- The paper presents a 242-billion token dataset from Harvard Library's historic texts, enabling enhanced LLM training.
- It details comprehensive data retrieval, OCR post-processing, and deduplication methodologies across 983,004 volumes.
- It emphasizes rights determination via HathiTrust API, ensuring public domain compliance for responsible AI research.
Institutional Books 1.0: A 242 Billion Token Dataset from Harvard Library's Collections
The technical report, titled "Institutional Books 1.0," introduces a substantial dataset derived from Harvard Library's collections, intended to augment LLM training efforts. This dataset comprises approximately 242 billion tokens across 983,004 volumes, representing a pivotal resource for advancing the scope and quality of LLMs. It is noteworthy for its historic texts, which span over 250 languages, with multi-centennial temporal coverage primarily concentrated between the years 1820 and 1920.
Dataset Acquisition and Processing
This dataset is rooted in Harvard Library's participation in the Google Books digitization project, a collaboration that began in 2006. During the compilation, one key methodological aspect involved the retrieval of digitized copies of Harvard's collection via Google's Return Interface. A notable achievement is the successful retrieval of 1,004,977 out of 1,075,899 listed volumes, showcasing a comprehensive assembly process despite certain scanning discrepancies—an issue to be further investigated.
Post-retrieval, extensive analysis and meticulous post-processing were conducted. These included OCR artifact analysis and deduplication processes that yielded valid text from OCR-extracted sources. Particularly compelling is the temporal and language coverage analysis indicating the dataset's potential utility for engaged textual comprehension spanning diverse linguistic contexts and historical eras.
Rights Determination and Public Domain Access
A critical facet of the dataset's release was the legal determination of rights using HathiTrust's API, enabling the identification of public domain volumes. This was essential to ensure compliance with intellectual property rights, culminating in a dataset release encompassing contents confirmed as public domain in the United States through the HathiTrust rights status.
Analytical Courses and Scholarly Opportunities
The dataset also entailed an exploratory analysis involving topic classification to categorically differentiate the volumes according to the Library of Congress Classification Outline, despite an initially limited existing topic and subject metadata.

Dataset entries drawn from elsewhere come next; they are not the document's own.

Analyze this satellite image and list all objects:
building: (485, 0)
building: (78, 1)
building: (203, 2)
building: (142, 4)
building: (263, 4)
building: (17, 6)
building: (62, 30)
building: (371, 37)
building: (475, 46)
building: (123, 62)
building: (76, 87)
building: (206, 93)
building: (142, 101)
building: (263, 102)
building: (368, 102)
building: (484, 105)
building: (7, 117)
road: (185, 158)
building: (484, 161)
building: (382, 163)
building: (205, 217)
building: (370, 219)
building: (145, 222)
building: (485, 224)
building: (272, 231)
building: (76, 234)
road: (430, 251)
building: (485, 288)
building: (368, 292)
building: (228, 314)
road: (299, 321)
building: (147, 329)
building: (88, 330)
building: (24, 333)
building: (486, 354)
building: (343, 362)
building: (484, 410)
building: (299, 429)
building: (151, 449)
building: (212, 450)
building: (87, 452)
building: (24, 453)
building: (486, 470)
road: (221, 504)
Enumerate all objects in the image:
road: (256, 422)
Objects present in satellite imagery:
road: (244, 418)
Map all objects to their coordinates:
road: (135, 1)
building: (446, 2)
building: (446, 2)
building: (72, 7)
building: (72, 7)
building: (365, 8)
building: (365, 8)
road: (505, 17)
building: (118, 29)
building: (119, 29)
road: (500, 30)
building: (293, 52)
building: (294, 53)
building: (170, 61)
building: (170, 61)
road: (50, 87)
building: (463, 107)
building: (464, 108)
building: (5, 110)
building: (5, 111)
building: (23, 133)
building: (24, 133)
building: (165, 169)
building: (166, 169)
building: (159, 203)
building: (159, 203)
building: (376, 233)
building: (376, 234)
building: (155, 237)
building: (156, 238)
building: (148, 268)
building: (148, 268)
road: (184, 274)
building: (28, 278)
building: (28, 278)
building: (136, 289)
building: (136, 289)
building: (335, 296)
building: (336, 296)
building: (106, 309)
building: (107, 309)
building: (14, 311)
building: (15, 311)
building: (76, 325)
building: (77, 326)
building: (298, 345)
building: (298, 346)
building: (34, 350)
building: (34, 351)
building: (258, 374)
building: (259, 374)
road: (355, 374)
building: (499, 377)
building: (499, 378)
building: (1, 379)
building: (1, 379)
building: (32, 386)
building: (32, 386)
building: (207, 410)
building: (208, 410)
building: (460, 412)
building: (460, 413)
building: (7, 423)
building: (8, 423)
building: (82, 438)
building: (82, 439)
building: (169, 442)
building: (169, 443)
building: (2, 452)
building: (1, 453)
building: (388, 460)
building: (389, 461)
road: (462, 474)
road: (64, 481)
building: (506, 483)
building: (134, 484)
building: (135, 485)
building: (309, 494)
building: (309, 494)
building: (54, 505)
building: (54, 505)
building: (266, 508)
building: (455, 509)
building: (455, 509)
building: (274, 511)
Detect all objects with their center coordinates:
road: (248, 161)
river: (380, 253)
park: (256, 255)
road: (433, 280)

These insights afford practitioners the opportunity to engage topical datasets selectively for model training and evaluation in distinct domains.
Implications and Future Prospects
Overall, this preprint presents a well-documented and scalable resource for training LLMs, highlighting the potential enhanced performance due to diverse and high-quality data sources. The public availability of such historical texts opens new avenues for research and collaboration across both library and AI spheres, nurturing a community-led process for dataset refinement and expansion. Speculatively, the release of raw scan images accompanying the structured text dataset may further support multimodal model training.
The healthcare of historical and scholarly repository management unveiled in this project sets the stage for advancing responsible AI practices. It impels collaboration amongst knowledge institutions and AI communities to navigate ongoing technical challenges related to data stewardship deeply grounded in documentation, provenance, and ethical considerations. Anticipated future work involves refining text post-processing techniques, expanding dataset volumes accessible through collaborations, and probing finer topic classification applications—a prospective alignment towards establishing an institutional data commons cultivated through collective scholarly stewardship.
This report and dataset provide a significant contribution towards establishing a more efficient training data foundation pivotal for innovations in the development of LLMs, invigorating scholarly discourse grounded in reliable and diverse linguistic resources.